Assistant Professor Jana Diesner and two GSLIS doctoral students began their work on one of the University of Illinois's first grants from leading international brewer Anheuser-Busch (AB) InBev. The project team, including Diesner as principal investigator and doctoral students Jinseok Kim and Shubhanshu Mishra, will use data mining and social network analysis techniques advance techniques for assessing the impact of information disseminated on social media. They met with AB InBev representatives at the company’s St.

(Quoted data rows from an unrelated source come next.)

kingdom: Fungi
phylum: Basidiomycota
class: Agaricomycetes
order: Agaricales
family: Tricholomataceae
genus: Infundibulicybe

Louis headquarters in August to get a deeper understanding of the processes, technologies and data used at their data analytics and customer services management unit. 

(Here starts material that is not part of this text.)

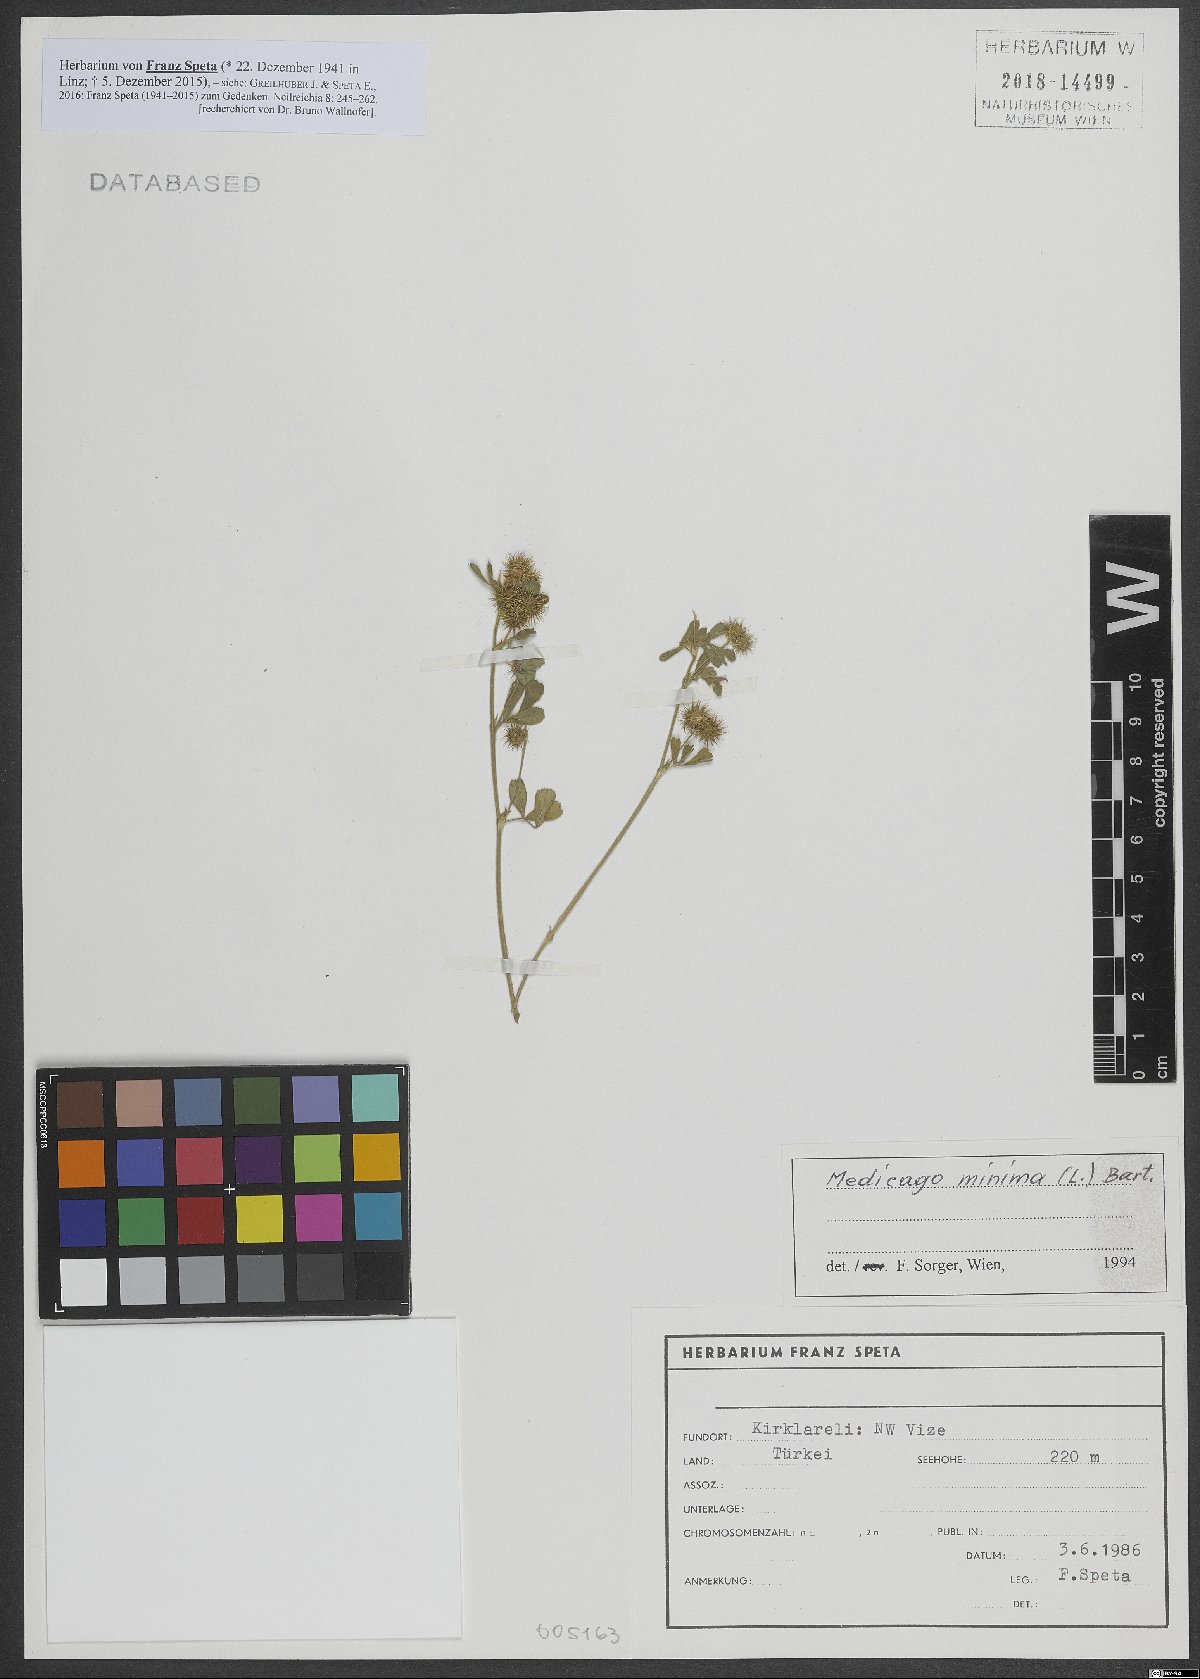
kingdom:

Diesner is an expert in network analysis and has developed a tool that analyzes data culled from a variety of sources, including social media, in order to reveal connections between social stakeholders and the content that they are produce and share.

“We are developing cutting-edge methods and knowledge at the nexus of natural language processing, network analysis, and machine learning to improve and advance the status quo of actionable social listening,” Diesner explained. “We are assessing the impact of information shared by this organization in an empirical, rigorous, and scalable fashion. The close collaboration with AB InBev provides us with access to real-world, large-scale data and metadata as well as subject matter expertise that can help us to evaluate the performance and usefulness of the computational solutions that we are developing.”

Titled, “Socio-Technical Data Analytics for Improving Impact and Impact Assessment,” the project is expected to continue through April 2015. Along with one other recently-awarded Illinois grant, it cements a developing partnership between Illinois and AB InBev, which established a permanent office in the University’s Research Park last fall.

Diesner is an assistant professor at the iSchool at the University of Illinois at Urbana-Champaign. She earned her PhD from Carnegie Mellon University, School of Computer Science, in the Computation, Organizations and Society (COS) Program. Diesner conducts research at the nexus of network science, natural language processing and machine learning. Her research mission is to contribute to the computational analysis and better understanding of the interplay and co-evolution of information and the structure and functioning of socio-technical networks. She develops and investigates methods and technologies for extracting information about networks from text corpora and considering the content of information for network analysis. In her empirical work, she studies networks from the business, science and geopolitical domain. She is particularly interested in covert information and covert networks.